## [Directions for this task]
Pictures aside, write every record out again word for word.

Supplied records section start

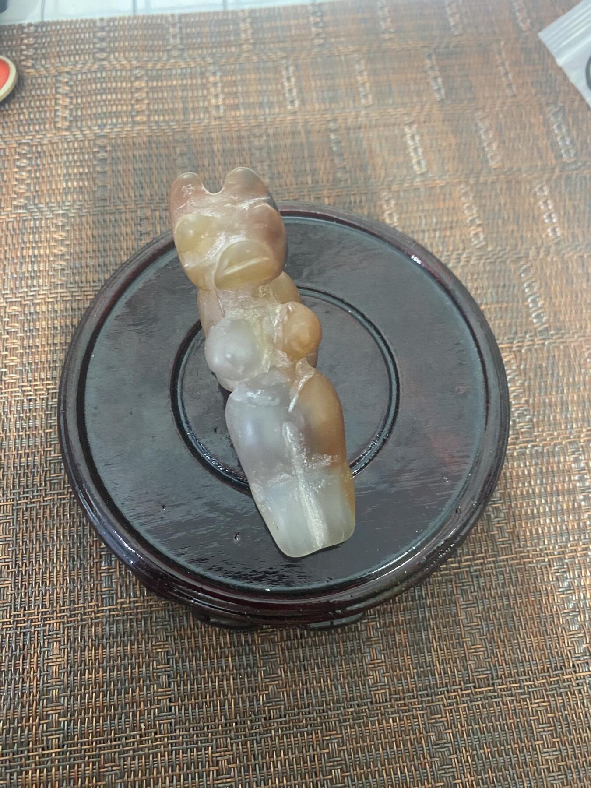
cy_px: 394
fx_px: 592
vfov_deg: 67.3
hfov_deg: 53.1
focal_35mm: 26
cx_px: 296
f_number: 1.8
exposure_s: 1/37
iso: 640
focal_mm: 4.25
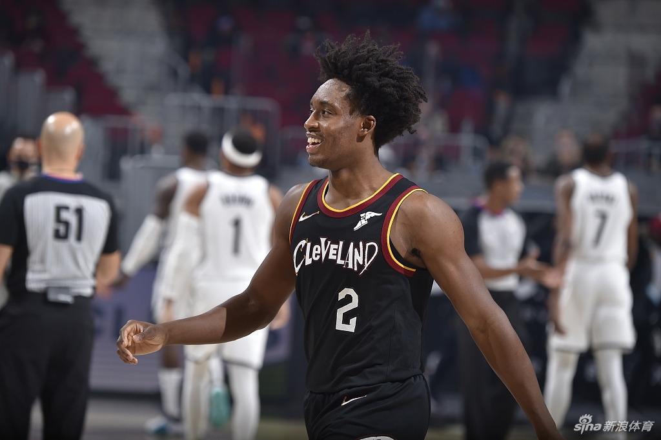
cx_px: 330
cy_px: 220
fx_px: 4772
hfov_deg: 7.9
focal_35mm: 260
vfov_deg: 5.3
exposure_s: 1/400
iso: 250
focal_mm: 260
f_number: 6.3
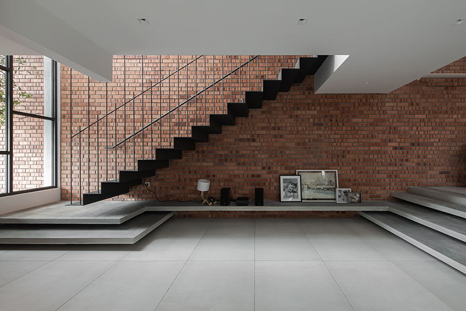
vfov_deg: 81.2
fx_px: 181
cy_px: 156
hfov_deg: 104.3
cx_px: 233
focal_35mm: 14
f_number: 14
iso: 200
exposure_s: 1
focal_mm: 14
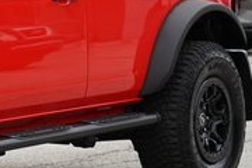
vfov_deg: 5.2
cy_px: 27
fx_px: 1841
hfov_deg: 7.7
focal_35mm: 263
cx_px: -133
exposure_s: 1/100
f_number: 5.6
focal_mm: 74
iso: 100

Supplied records section end

## [Task output]
cy_px: 394
fx_px: 592
vfov_deg: 67.3
hfov_deg: 53.1
focal_35mm: 26
cx_px: 296
f_number: 1.8
exposure_s: 1/37
iso: 640
focal_mm: 4.25
cx_px: 330
cy_px: 220
fx_px: 4772
hfov_deg: 7.9
focal_35mm: 260
vfov_deg: 5.3
exposure_s: 1/400
iso: 250
focal_mm: 260
f_number: 6.3
vfov_deg: 81.2
fx_px: 181
cy_px: 156
hfov_deg: 104.3
cx_px: 233
focal_35mm: 14
f_number: 14
iso: 200
exposure_s: 1
focal_mm: 14
vfov_deg: 5.2
cy_px: 27
fx_px: 1841
hfov_deg: 7.7
focal_35mm: 263
cx_px: -133
exposure_s: 1/100
f_number: 5.6
focal_mm: 74
iso: 100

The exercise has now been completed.